Впрочем, образы такого рода обычно раскрывают лишь часть истины. Прибывающие извне, желающие проникнуть в город — для массы не только новые приверженцы, подкрепление, опора, это и ее
Укрощение масс в мировых религиях
Религии, претендующие на универсальность, добившиеся признания, очень скоро изменяют акцент в своей борьбе за души людей. Первоначально речь для них идет о том, чтобы охватить и привлечь к себе всех, кого только возможно. Они мечтают о массе универсальной; для них важна каждая отдельная душа, и каждую они желают заполучить. Но борьба, которую им приходится вести, постепенно порождает нечто вроде скрытого уважения к противнику с его уже существующими институтами. Они видят, как непросто им держаться. Поэтому институты, обеспечивающие единство и устойчивость, кажутся им все более важными. Побуждаемые примером противников, они прилагают все усилия, чтобы самим создать нечто подобное, и, если им это удается, со временем такие институты становятся для них главным. Они начинают жить уже сами по себе, обретают самоценность и постепенно укрощают размах первоначальной борьбы за души. Церкви строятся таких размеров, чтобы вместить тех верующих, которые уже есть. Увеличивают их число осторожно и с оглядкой, когда это действительно оказывается необходимо. Заметно сильное стремление собирать верующих по группам. Именно потому, что их теперь стало много, увеличивается склонность к распаду, а значит, опасность, которой надо все время противодействовать.

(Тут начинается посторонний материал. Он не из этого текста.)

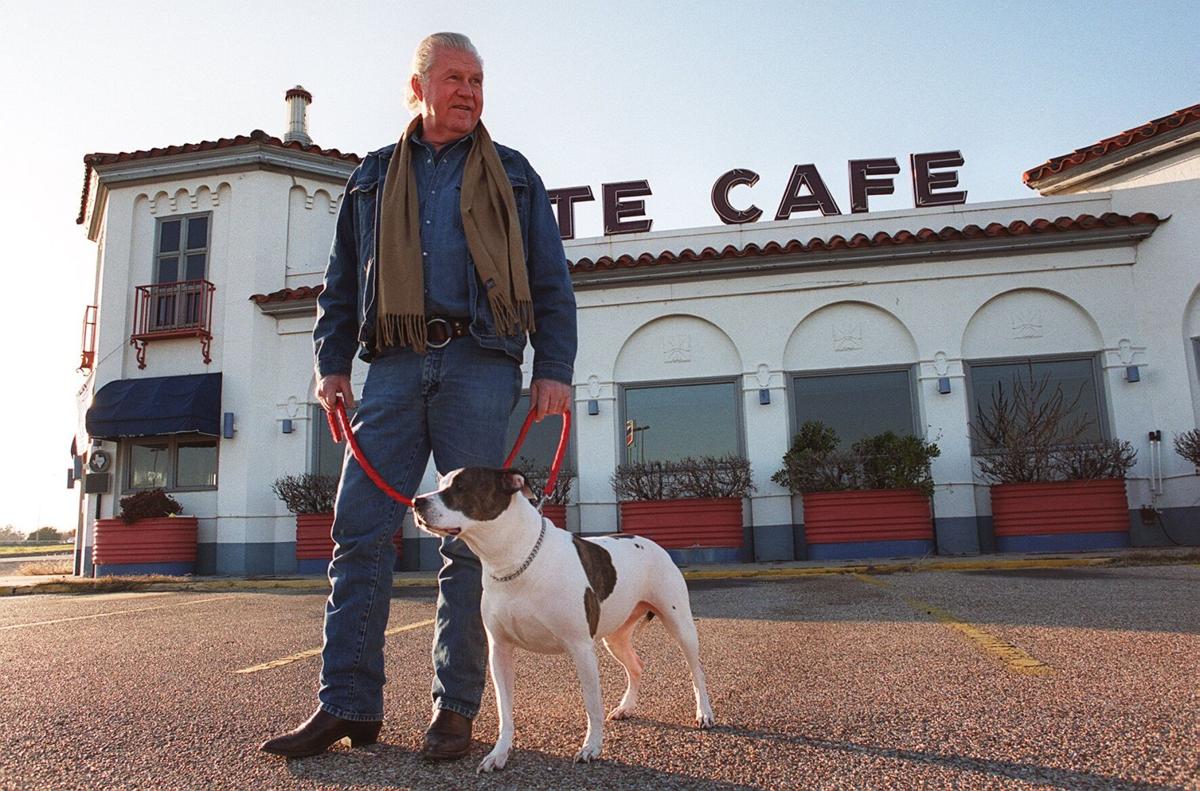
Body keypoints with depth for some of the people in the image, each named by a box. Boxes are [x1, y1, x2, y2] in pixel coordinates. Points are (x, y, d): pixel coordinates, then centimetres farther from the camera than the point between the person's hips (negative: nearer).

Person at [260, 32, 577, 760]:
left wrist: (555, 369, 0)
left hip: (480, 363, -2)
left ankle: (456, 708, 7)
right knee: (360, 529, -4)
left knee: (472, 536, -2)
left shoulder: (511, 175, 16)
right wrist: (332, 362, 8)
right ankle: (349, 704, 5)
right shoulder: (374, 177, 20)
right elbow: (342, 283, 20)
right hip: (396, 363, 2)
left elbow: (552, 283, 11)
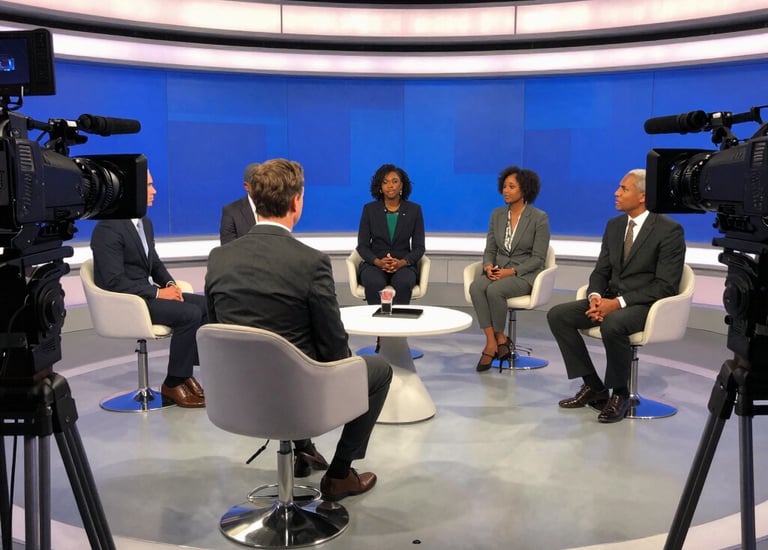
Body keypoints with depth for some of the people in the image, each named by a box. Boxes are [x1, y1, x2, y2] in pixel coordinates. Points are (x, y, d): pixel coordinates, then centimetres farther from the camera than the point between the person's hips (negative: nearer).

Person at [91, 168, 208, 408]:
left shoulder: (145, 223, 11)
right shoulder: (108, 229, -18)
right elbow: (115, 282, -23)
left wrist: (170, 284, -1)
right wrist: (157, 293, -21)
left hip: (147, 292, 9)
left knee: (206, 305, -8)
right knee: (189, 314, -24)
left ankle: (185, 373, 0)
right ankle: (173, 385, -9)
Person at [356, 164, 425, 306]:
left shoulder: (414, 209, 5)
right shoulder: (369, 209, 5)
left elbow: (419, 247, 3)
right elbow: (362, 245, 3)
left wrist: (402, 262, -17)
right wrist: (378, 261, -17)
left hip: (404, 264, 0)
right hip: (374, 264, 0)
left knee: (403, 283, -35)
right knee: (374, 283, -35)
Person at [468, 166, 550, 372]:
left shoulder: (539, 218, -6)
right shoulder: (497, 214, 10)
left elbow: (538, 258, -8)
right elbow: (490, 249, 11)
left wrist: (512, 271, -20)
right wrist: (488, 266, -11)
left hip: (525, 275, -4)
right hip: (498, 271, 5)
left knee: (494, 290, -34)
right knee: (476, 287, -29)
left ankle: (497, 340, -12)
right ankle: (493, 342, -26)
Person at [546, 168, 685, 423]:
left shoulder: (670, 230, -11)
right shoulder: (614, 225, 11)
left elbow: (665, 286, -15)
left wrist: (619, 303, -23)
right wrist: (595, 296, -10)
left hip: (646, 304, -7)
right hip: (611, 299, 7)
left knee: (612, 325, -38)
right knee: (557, 315, -11)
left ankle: (619, 394, -13)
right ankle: (593, 386, 0)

Чувство коварства массы, можно сказать, в крови у исторических мировых религий. Их собственные традиции, на которых они учатся, напоминают им, как неожиданно, вдруг это коварство может проявиться. Истории массовых обращений в их же веру кажутся им чудесными, и они таковы на самом деле. В движениях отхода от веры, которых церкви боятся и потому преследуют, такого рода чудо обращается против них, и раны, которые они ощущают на своей шкуре, болезненны и незабываемы. Оба процесса — бурный первоначальный рост и не менее бурный отток потом — питают их постоянное недоверие к массе.